A solitary horse-drawn buggy travels down a rural road.

And members of the self-reliant communities tend to view healthcare differently from non-Plain people, says Lowell Stoltzfus, MD, a family doctor who sees many Amish and Mennonite patients at Geisinger’s Belleville clinic. “The idea of going in for a checkup when there’s nothing wrong doesn’t necessarily make sense to them,” says Dr. Stoltzfus, whose ethnic background is Amish. “And a large number don’t want to go to the hospital at all.”

He notes that he’s often the first to spot a potential health problem, like a mass on an X-ray, that would send most patients to a specialist. But members of the Plain community may choose to monitor it themselves.
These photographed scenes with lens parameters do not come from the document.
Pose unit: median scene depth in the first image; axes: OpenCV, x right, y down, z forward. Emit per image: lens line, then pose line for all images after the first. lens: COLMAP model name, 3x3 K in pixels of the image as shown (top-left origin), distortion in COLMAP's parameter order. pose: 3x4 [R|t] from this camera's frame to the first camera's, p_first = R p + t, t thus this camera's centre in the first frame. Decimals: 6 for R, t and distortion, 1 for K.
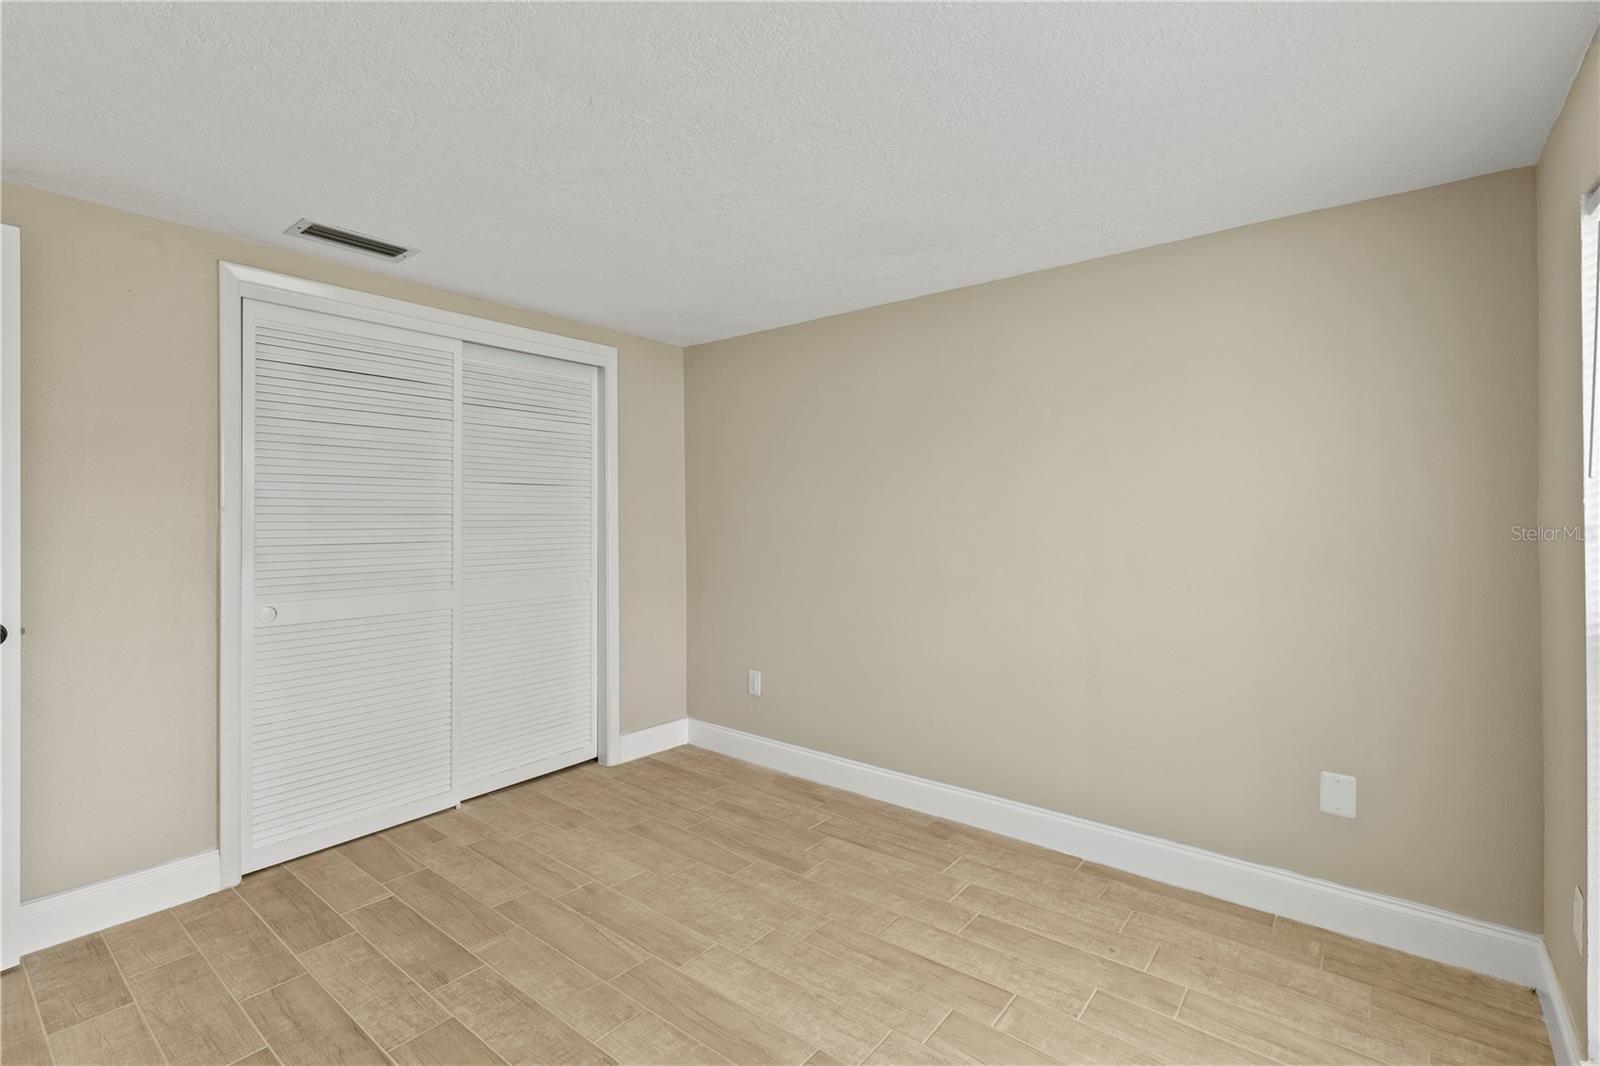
lens RADIAL K [[722.7, 0, 802.4], [0, 722.7, 520.1], [0, 0, 1]] dist [0.008481, -0.002457]
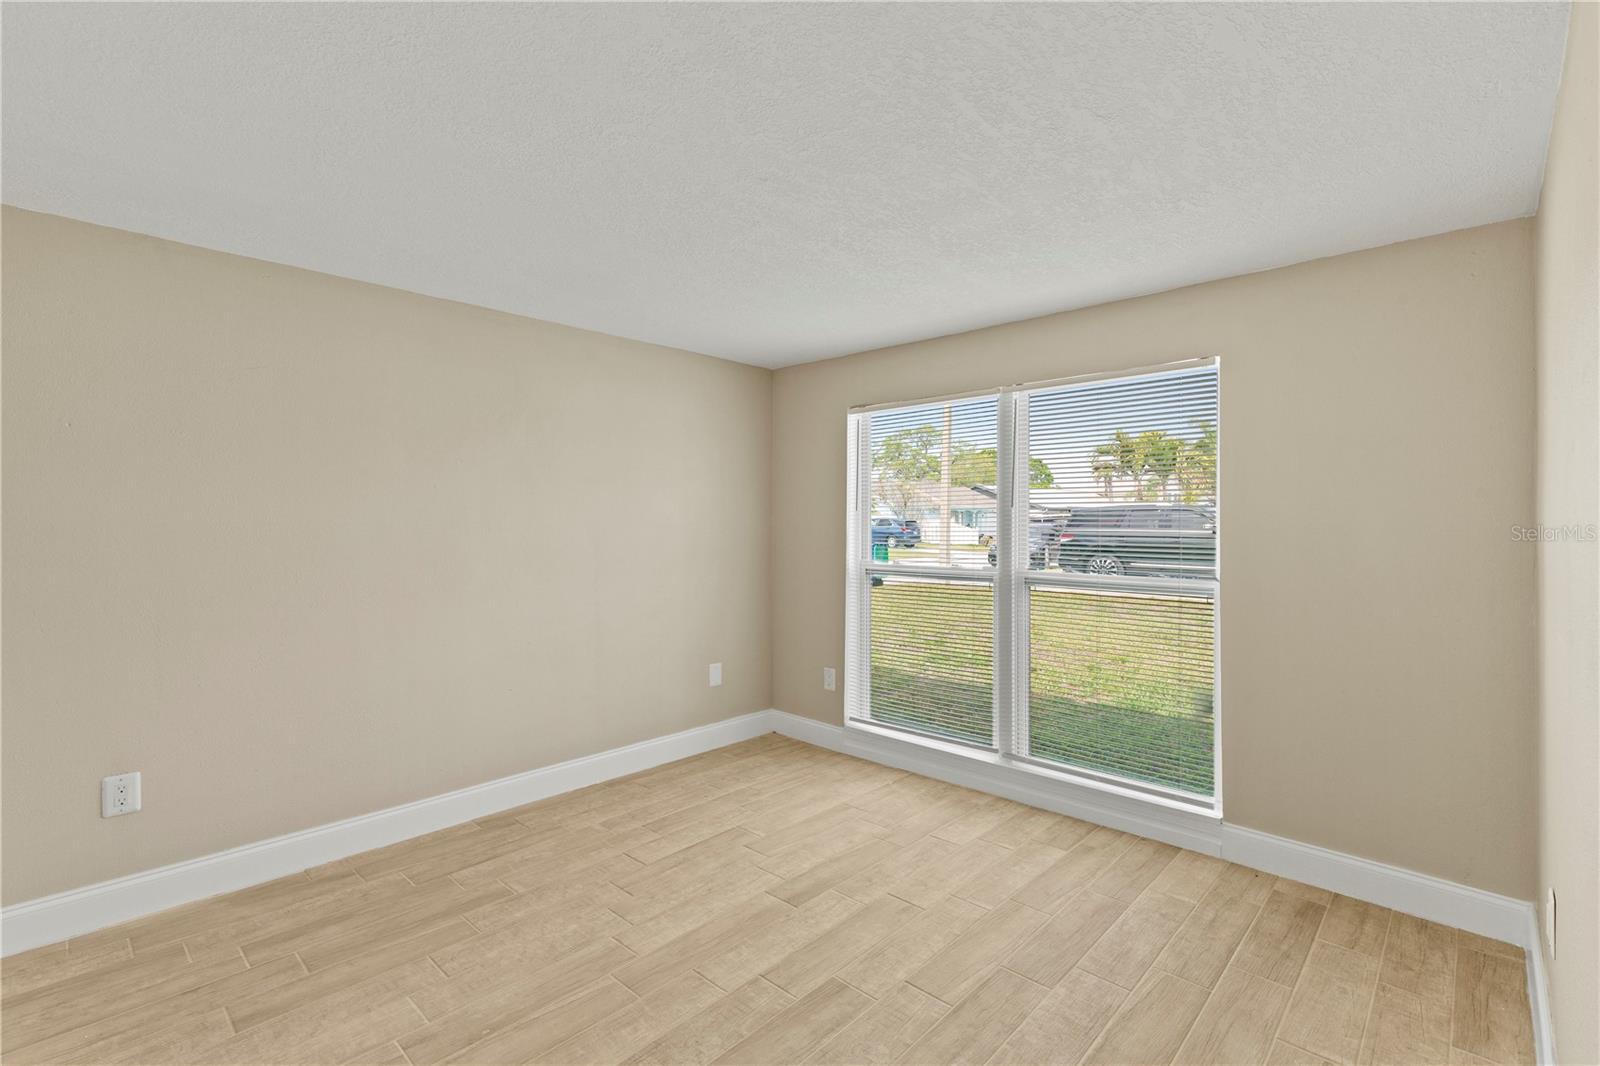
lens RADIAL K [[722.7, 0, 815.9], [0, 722.7, 534.6], [0, 0, 1]] dist [0.008481, -0.002457]
pose [[0.072288, -0.014335, 0.997281, -0.966242], [0.004679, 0.999891, 0.014033, -0.004828], [-0.997373, 0.003651, 0.072348, 0.541825]]
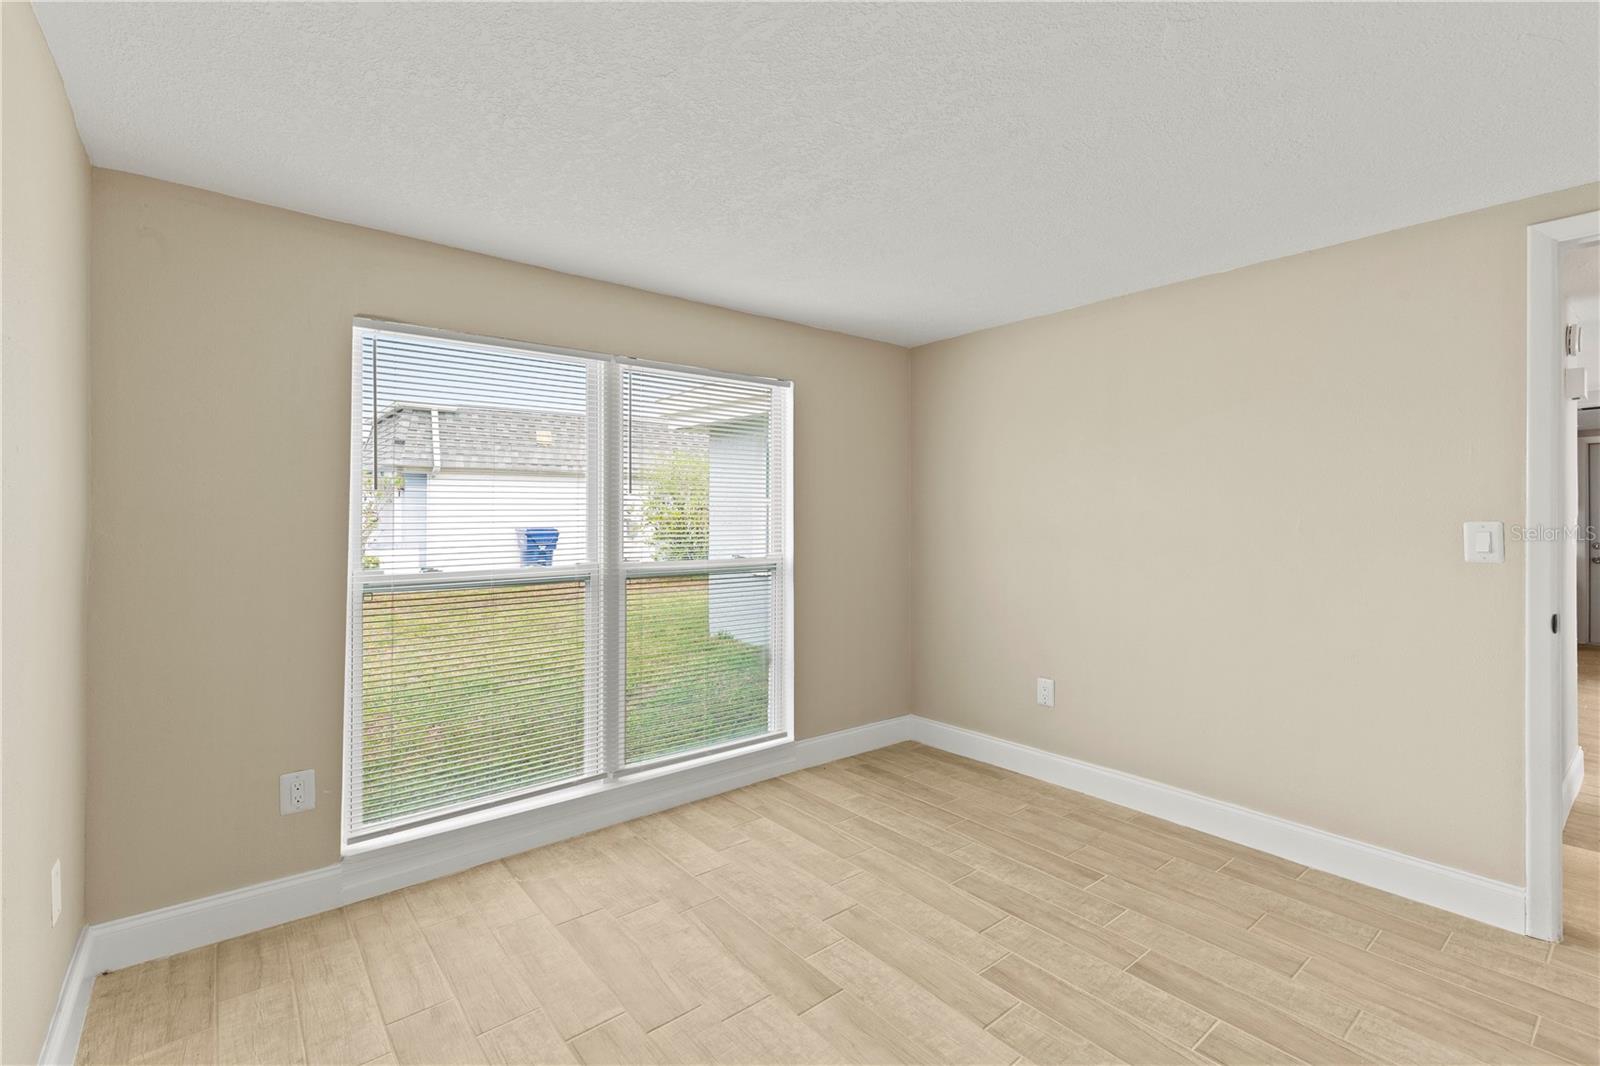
lens RADIAL K [[722.7, 0, 806.6], [0, 722.7, 515.5], [0, 0, 1]] dist [0.008481, -0.002457]
pose [[-0.978522, -0.000489, 0.206141, -0.142429], [0.001311, 0.999962, 0.008596, -0.007602], [-0.206138, 0.008682, -0.978484, 1.392122]]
“I discuss all the possibilities and try to give ‘best chances,’” Dr. Stoltzfus says. “It may take more persuading to get them to pursue more care.”

Starting better communication at birth

One area that’s seen tremendous improvement? Communication with midwives, according to Jay Bringman, MD, maternal-fetal medicine specialist and vice chair of women’s health, and Elissa Concini, MSN, obstetrics clinical nurse educator.

In 2020, the two learned that over a period of time, several pregnant women from the Plain community had been brought into the Geisinger Lewistown emergency room. All had complications with their home births, assisted by midwives — and the results were sometimes disastrous.

“Lay midwives were transporting patients too late for good outcomes,” Ms. Concini says. “It creates a real challenge when providers have to pick up the pieces with little or no knowledge of the situation.”

Seeking to remedy a “broken relationship,” the team invited local midwives to a meeting. “We ripped the Band-Aid off,” Ms. Concini recalls. “We confronted issues for everyone’s safety — and we learned a lot.”

Key to their approach was building a respectful relationship, as opposed to telling the midwives that Geisinger experts were here to solve a problem.

“We told them, ‘We’re not here to change your practice, discourage home births or turn you in to the government,’” Dr. Bringman says. “There were a lot of fear and trust issues.”

Elissa Concini, MSN, obstetrics clinical nurse educator and Lowell Stoltzfus, MD.
Elissa Concini, MSN, obstetrics clinical nurse educator and Jay Bringman, MD.

The initial meeting expanded into long-term outreach. That allows Geisinger providers to learn from Plain community midwives, such as potential ways to relieve pain naturally and techniques to free a baby’s shoulders during vaginal births.

“This community reveals some of the things we lose sight of in a medical setting,” Ms. Concini says.

Expanding a reputation for fair, respectful care

When COVID patient Leon Zook arrived at Geisinger Lewistown hospital, he didn’t just recover. He found a new home for his healthcare, even though most Geisinger providers are about eight hours from his house.

“There was a big difference there,” Mr. Zook says. “My wife was allowed to be with me, order my meals and bring me healthy food like smoothies.”

He also discovered that Geisinger is friendly to the Plain community regarding payment. Most Amish and Mennonite people aren’t covered by commercial insurance. They’re used to negotiating for services. But Geisinger offers a payment structure that allows members of the Plain community to pay reasonable rates without bargaining.

“We’re not looking for a handout,” Mr. Zook says. “We understand that hospitals need to make money. We just want a reasonable price.”

Thanks to the care he received at Geisinger, Mr. Zook tells other members of the Plain community in Virginia to consider making the trip to Pennsylvania, too.

“Geisinger considers the way we live, and the way we don’t use commercial insurance,” he says. “If people find out there’s a hospital that’s considerate to the Plain community, they’ll go there.”

Ms. Concini says Geisinger benefits from its connections to the Amish and Mennonite communities, too — especially the midwives.

“They’re a pretty remarkable group,” she says. “It would’ve been a great loss if we hadn’t gotten to know them.”